[EXTRACTED DATA]
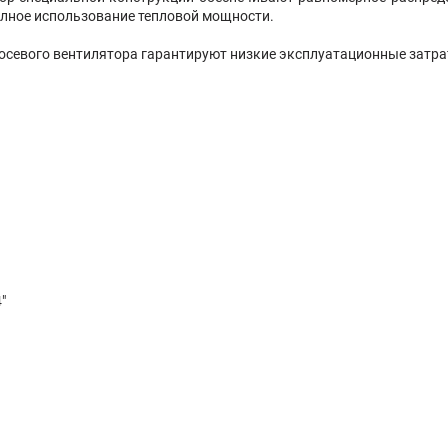
олное использование тепловой мощности.
евого вентилятора гарантируют низкие эксплуатационные затрат
"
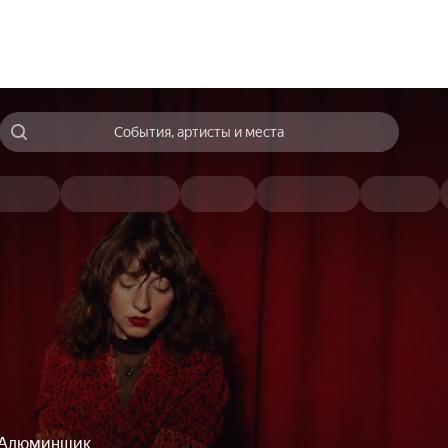
События, артисты и места
Алюминщик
[/EXTRACTED DATA]
[EXERCISE INSTRUCTIONS] Can you swap every "артисты" in the data above for "исполнители" and give the lines again with nothing else altered and the pictures left out?

[REPLY TO THE TASK]
олное использование тепловой мощности.
евого вентилятора гарантируют низкие эксплуатационные затрат
"
События, исполнители и места
Алюминщик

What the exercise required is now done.